Elle aurait également des effets intéressants contre les rhumatismes.*
Contre la gingivite, on peut préparer une décoction de feuilles ou d’écorce séchée et broyée (laisser bouillir cinq minutes une cuillère à café par tasse), filtrer et se gargariser deux fois par jour.*
Gemmothérapie : mémoire et antibiotique
Le macérât de bourgeons d’aulne glutineux favorise la circulation sanguine cérébrale et dynamise les défenses immunitaires.
"L’aulne est un bourgeon majeur de la gemmothérapie", affirme Stéphane Boistard, thérapeute. "Il a une action à "double vitesse". Utilisé au long cours, en préventif, il agit sur la mémoire. Utilisé un traitement d'appoint, en curatif, il a une fonction antibiotique naturelle."**
Pour les affections sévères, on préfèrera l’aulne de montagne ou aulne blanc : par exemple, en complément de traitements contre la sclérose en plaques, le cancer, les maladies d’Alzheimer ou de Parkinson, seul ou en combinaison avec le cassis et le mélèze. C’est aussi un bon soutien en période de ménopause ou d’andropause.**
Le meilleur bois pour fumer le poisson
Près d’un aulne on peut entendre le bruissement des feuilles, le bois qui craque, l’eau qui coule… On peut aussi sentir l’odeur d’aneth et de rose des bourgeons.

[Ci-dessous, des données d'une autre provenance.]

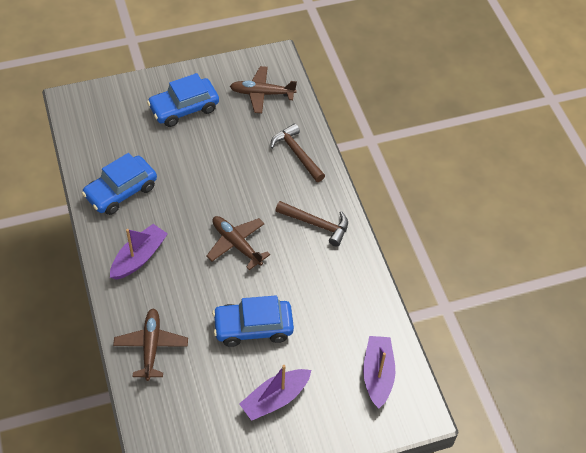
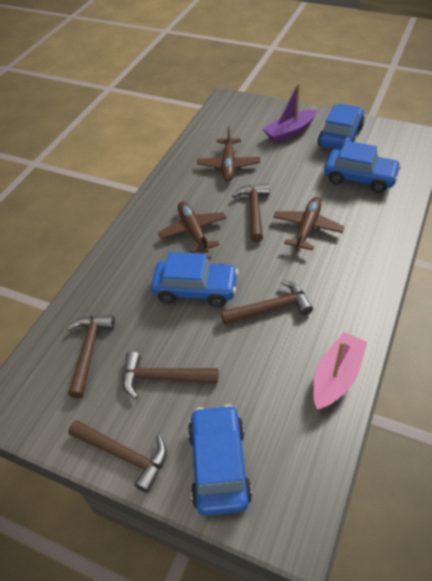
blue car: [82,153,157,215] [147,73,219,127] [212,295,294,347] = 3 -> [151,252,238,307] [188,404,252,516] [318,104,365,150] [324,141,401,193] = 4
brown hammer: [270,123,325,182] [275,201,348,247] = 2 -> [67,315,115,399] [68,420,167,493] [123,352,218,399] [221,280,313,325] [232,184,270,242] = 5
pink boat: none = 0 -> [313,332,367,410] = 1
purple boat: [110,224,168,280] [239,365,311,421] [363,336,395,409] = 3 -> [263,83,317,143] = 1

Son bois est considéré par les cuisiniers comme le meilleur pour fumer le poisson dont il “arrondit” le goût.
Sources :
Wikipédia :
Aulne
Le Roi des Aulnes (poème)
J’identifie les arbres, Philippe Chavanne, éditions Leduc poche
*Au bonheur des arbres Comment ils nous ressourcent et nous font du bien, éditions Terre Vivante
**Gemmothérapie, Les bourgeons au service de la santé, Stéphane Boistard, éditions Terran
En savoir +
Le Roi des Aulnes : poème de Goethe
L’aulne a fait l’objet d’un grand poème, inspiré de la mythologie danoise.
Johann Wolfgang von Goethe l’écrit en 1782 : par une nuit d'orage, un père traverse à cheval une forêt sombre, avec son jeune fils dans ses bras. L'enfant croit voir dans l'obscurité la forme du Roi des Aulnes, une créature maléfique qui l’invite à venir dans son royaume. Le père essaie de calmer l’enfant et de trouver une explication naturelle à ses hallucinations : ce ne serait que le brouillard, le bruissement des feuilles et le reflet d'arbres centenaires. Le Roi des Aulnes finit par saisir l’enfant et, lorsque le père arrive à sa maison, l’enfant est mort dans ses bras.
Ce poème a fait l’objet de nombreuses interprétations, notamment psychanalytiques. Cauchemar ou réalité ? Pour certains, il évoquerait des violences sexuelles sur mineur et la mort de l’enfant serait une mort mentale. Pour d’autres, il symboliserait la puberté et le passage de l’enfance à l’âge adulte…
Il a été mis en musique de nombreuses fois (l’adaptation la plus connue est celle de Franz Schubert), a été abondamment cité dans la littérature et a fait l’objet de plusieurs films dont celui de Volker Schlöndorff en 1995, adapté d’un roman de Michel Tournier.